Written by Chris Ewan — You’re a long time dead. So the saying goes. And if you happen to cross one of North West England’s most notorious gangsters, Connor Lane, you might as well be dead. Unless, that is, you get the help of Nick Miller and his team of experts who will help you get lost, and stay lost, out of reach of Lane’s lieutenants.
This is what Kate Sutherland discovers one rainy night on the Isle of Man. She’s in the National Crime Agency’s witness protection programme but Nick Miller has found her and he shows up at her ostentatious modernist property to warn her that if she doesn’t come with him, she’ll soon be dead. A former competitor in the modern pentathlon, Kate is circumspect and sends Miller on his way, though he leaves a pistol behind for her to keep under her pillow.
Sure enough, Kate gets to use the pistol when a Russian agent turned hitman closes in on her.
Miller returns and they go on the run. The witness protection programme is not secure enough to keep Connor Lane’s enemies safe, but in a run-down guesthouse in Weston-super-Mare, Kate can change her identity with the help of Miller, a former soap star called Becca, and a young tech whiz named Hanson. However, Kate still has doubts about Miller and doesn’t know if she can, or even if she should, live her life undercover.

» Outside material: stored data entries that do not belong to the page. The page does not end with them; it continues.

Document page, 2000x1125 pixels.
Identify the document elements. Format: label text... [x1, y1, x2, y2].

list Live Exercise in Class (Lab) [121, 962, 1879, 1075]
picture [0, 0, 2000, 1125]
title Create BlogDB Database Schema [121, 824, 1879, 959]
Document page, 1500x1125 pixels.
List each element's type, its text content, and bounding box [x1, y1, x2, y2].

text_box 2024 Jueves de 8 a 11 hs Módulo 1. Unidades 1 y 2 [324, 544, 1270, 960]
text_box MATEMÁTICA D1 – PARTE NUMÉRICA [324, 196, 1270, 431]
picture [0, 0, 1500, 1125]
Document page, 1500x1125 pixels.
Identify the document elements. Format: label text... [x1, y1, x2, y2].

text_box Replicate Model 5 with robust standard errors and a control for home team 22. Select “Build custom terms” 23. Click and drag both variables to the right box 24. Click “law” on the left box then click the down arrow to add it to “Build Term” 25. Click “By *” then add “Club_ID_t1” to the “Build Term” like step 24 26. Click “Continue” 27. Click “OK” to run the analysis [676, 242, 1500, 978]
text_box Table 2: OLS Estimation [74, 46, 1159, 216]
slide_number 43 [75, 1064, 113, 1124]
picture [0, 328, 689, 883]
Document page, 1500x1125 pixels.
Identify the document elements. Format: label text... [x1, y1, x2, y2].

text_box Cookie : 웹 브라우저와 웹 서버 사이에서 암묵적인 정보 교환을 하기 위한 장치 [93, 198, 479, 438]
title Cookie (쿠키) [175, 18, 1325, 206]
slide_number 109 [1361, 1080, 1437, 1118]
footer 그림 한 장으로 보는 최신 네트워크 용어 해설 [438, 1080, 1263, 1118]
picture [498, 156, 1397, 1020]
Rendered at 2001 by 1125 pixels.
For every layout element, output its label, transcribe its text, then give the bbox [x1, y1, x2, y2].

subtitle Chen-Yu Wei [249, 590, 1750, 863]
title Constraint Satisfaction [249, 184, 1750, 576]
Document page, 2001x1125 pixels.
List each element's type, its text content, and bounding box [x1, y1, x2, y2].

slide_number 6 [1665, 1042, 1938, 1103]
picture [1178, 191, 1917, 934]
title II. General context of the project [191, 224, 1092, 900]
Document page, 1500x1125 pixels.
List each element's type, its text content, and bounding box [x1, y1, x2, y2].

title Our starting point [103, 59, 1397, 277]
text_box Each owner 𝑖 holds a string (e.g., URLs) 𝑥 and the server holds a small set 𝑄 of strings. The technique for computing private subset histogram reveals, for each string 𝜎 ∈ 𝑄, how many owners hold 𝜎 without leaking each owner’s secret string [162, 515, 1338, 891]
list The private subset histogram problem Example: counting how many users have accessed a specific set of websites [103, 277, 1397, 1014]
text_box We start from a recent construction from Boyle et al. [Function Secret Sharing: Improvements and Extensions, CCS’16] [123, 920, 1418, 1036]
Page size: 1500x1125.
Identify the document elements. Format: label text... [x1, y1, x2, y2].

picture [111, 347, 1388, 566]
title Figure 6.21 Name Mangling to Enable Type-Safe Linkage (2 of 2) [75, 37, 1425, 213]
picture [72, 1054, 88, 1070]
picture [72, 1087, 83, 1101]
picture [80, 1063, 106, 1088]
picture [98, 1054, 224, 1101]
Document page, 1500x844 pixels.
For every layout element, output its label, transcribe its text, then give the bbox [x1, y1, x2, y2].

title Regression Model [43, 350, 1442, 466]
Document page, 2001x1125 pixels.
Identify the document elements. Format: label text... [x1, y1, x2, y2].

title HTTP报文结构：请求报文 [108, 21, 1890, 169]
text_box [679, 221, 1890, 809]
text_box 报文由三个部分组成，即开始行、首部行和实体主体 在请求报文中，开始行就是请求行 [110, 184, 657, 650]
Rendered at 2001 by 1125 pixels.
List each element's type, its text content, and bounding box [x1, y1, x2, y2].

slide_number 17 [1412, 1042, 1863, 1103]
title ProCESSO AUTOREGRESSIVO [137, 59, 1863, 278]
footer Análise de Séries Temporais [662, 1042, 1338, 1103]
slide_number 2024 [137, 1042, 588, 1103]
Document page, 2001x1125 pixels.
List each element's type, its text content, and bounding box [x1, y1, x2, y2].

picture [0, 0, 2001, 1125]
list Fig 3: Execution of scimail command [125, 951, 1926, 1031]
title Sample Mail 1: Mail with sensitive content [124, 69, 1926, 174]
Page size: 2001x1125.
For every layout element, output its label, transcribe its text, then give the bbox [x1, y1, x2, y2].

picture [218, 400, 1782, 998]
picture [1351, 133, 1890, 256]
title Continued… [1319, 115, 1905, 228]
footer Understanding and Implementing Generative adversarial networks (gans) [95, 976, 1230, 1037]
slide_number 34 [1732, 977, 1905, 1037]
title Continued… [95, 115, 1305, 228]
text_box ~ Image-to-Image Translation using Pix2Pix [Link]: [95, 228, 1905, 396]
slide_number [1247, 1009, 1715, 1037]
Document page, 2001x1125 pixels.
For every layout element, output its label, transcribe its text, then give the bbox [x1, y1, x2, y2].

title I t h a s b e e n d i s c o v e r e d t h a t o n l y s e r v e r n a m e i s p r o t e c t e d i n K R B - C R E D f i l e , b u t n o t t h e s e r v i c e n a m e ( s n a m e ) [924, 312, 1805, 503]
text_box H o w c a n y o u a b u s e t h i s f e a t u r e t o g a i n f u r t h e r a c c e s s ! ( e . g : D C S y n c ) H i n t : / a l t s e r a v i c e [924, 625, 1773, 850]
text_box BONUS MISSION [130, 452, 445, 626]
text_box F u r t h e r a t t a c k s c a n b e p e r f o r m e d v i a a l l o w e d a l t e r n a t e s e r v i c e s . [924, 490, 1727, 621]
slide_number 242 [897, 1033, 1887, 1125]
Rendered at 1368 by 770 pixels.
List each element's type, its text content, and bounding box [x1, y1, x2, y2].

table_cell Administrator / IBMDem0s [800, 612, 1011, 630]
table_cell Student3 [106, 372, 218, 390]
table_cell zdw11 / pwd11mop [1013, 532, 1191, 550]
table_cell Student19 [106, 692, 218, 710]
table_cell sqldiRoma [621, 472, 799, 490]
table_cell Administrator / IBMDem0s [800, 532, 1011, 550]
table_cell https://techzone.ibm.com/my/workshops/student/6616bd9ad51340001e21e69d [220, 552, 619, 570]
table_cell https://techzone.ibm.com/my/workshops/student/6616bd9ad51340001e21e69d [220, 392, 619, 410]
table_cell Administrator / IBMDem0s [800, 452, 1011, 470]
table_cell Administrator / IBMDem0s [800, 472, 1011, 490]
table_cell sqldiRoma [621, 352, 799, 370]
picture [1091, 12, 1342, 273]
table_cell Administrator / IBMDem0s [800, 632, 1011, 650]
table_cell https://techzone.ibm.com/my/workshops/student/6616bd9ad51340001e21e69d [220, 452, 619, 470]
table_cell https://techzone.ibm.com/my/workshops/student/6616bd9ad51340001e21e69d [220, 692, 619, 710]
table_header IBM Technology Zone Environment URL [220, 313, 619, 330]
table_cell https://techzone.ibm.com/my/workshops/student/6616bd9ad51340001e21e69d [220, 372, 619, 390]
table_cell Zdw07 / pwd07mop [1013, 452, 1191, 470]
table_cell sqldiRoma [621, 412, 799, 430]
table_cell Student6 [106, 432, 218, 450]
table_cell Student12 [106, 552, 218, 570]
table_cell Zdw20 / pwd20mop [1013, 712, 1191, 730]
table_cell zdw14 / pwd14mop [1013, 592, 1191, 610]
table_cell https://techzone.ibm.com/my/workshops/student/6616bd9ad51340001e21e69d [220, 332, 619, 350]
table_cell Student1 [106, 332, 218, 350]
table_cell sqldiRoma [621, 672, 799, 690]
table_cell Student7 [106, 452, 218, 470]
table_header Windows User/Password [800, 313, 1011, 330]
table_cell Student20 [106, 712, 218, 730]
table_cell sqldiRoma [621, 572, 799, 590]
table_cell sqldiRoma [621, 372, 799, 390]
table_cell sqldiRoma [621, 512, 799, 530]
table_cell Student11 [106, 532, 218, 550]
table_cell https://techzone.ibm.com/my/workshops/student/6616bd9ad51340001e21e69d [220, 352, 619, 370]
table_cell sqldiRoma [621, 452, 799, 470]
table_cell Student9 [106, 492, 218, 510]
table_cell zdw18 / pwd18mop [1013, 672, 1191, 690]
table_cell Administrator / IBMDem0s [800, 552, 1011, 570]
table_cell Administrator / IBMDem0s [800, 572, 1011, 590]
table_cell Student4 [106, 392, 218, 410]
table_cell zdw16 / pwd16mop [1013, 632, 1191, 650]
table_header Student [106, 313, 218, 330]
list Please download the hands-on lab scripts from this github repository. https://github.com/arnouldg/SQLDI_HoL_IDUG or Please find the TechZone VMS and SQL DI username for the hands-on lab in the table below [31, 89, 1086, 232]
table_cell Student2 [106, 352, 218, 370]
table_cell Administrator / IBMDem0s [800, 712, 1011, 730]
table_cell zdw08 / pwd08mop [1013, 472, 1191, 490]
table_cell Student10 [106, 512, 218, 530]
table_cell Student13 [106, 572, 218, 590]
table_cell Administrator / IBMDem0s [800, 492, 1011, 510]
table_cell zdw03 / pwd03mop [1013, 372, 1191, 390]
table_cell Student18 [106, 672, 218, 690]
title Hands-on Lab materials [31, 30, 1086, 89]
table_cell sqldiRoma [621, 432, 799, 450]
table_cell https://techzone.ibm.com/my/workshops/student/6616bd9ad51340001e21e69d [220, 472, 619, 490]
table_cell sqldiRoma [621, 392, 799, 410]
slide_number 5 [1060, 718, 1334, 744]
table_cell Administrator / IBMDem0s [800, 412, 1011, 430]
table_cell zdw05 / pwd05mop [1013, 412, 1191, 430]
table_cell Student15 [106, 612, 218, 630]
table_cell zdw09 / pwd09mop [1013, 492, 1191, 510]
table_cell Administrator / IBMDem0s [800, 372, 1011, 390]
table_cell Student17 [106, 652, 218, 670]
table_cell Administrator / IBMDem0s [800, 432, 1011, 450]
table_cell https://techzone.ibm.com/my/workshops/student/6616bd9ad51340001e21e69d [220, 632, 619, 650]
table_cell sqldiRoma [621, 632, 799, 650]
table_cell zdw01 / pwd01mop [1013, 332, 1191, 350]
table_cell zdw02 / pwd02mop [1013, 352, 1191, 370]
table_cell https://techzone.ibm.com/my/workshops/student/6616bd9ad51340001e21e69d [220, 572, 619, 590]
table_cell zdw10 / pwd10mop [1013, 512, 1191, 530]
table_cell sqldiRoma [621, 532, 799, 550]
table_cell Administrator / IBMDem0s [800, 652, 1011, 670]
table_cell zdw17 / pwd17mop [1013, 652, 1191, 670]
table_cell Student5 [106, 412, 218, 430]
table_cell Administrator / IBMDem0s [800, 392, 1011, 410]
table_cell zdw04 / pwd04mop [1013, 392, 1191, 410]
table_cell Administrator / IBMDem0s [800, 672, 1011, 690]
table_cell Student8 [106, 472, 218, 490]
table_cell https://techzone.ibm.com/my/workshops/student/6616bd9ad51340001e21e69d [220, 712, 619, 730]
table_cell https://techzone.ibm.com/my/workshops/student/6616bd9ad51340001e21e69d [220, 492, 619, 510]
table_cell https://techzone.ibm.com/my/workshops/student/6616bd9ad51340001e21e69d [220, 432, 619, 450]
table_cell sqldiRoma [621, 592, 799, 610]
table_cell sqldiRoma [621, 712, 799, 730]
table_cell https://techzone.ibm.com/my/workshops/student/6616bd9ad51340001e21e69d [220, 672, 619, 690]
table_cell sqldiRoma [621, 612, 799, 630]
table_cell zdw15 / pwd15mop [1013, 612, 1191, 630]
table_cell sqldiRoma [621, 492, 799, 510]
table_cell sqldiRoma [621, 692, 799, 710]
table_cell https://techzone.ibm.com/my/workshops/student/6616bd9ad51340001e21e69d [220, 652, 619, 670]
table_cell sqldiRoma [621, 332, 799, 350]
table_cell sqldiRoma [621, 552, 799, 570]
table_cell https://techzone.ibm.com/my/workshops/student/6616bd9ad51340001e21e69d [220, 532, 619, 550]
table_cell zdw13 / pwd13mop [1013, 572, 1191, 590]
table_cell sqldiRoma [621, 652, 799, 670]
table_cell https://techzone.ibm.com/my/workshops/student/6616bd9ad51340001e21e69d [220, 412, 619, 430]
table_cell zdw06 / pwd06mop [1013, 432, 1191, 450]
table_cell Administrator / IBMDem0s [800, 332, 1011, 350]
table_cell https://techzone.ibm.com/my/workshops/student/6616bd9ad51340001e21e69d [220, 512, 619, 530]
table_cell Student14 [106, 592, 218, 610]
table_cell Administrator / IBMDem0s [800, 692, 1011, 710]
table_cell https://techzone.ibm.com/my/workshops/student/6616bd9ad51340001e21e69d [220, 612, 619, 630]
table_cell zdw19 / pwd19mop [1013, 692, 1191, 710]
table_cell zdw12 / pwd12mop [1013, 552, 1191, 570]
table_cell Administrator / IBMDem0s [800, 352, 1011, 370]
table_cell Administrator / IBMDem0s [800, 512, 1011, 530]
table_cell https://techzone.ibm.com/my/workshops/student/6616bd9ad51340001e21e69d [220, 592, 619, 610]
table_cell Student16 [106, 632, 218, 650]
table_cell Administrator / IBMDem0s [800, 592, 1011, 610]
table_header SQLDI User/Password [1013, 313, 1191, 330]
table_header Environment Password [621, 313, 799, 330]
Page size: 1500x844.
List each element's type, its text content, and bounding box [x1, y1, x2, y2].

To convince her, Miller explains that he has a network of people he’s protecting across Europe. No sooner has he told her about it than his client in Hamburg fails to check in, and from there on in Ewan delivers an action-packed ride taking in Germany, Italy, the Czech Republic, France and Switzerland as Miller and Kate race to save people from Lane’s men.
Chris Ewan’s plotting is a work of genius, with twists, turns and double- and triple-bluffs galore. The tension and action are virtually non-stop, and yet he takes just the right amount of time to give each setting a tangible atmosphere. It’s disorientating at times, like when Kate and Becca arrive in France to rescue a man and his daughter and are caught up in a local carnival. But if you’re confused as a reader, it’s because the characters themselves are in a complete spin too, with a gun-toting lunatic on the left, the police on the right and… well… you’ll see who’s coming down the middle lane.
Then there are Ewan’s bad guys. Middle-aged and in his shirtsleeves, Renner has been loyal to the Lane family for a generation. But then there’s Wade, the tracksuited Mancunian psychopath whose favourite thing in the world ever is to hang someone upside-down and slowly beat them to death. He’s a bulldog of a fighter who never stops coming, and might remind you a little of Harlan Coben‘s Korean killer Eric Wu with the menace he brings to the book.
The story and how it’s told are a little reminiscent of Stephen King’s recent crime series that began with Mr Mercedes, while the momentum that Chris Ewan maintains throughout is a little like what Dan Brown manages to achieve. The book has a subtler side too. The theme of family shines through in between all the fighting and subterfuge, with Miller, Kate and even Connor Lane having lost someone close to them.
If there is a sticking point, it’s how frustrating some of the characters become when they’re warned that killers are on their way. This hesitancy works well in the beginning, when Kate won’t come with Miller because she doesn’t know him from Adam. However, when someone who’s already in hiding refuses to take flight unless they can go home and get their bag, you might feel like killing them yourself… if only to save the people they’re putting in danger.
This is Chris Ewan’s fourth standalone crime novel, and with each one he’s explored a slightly different type of storyline and crime-writing style. If his last one, Dark Tides, was creepy and psychological, then Long Time Lost is his action thriller, and it’s a smart one at that. There’s even a frisson of love in the air, the more time Kate and Miller spend together.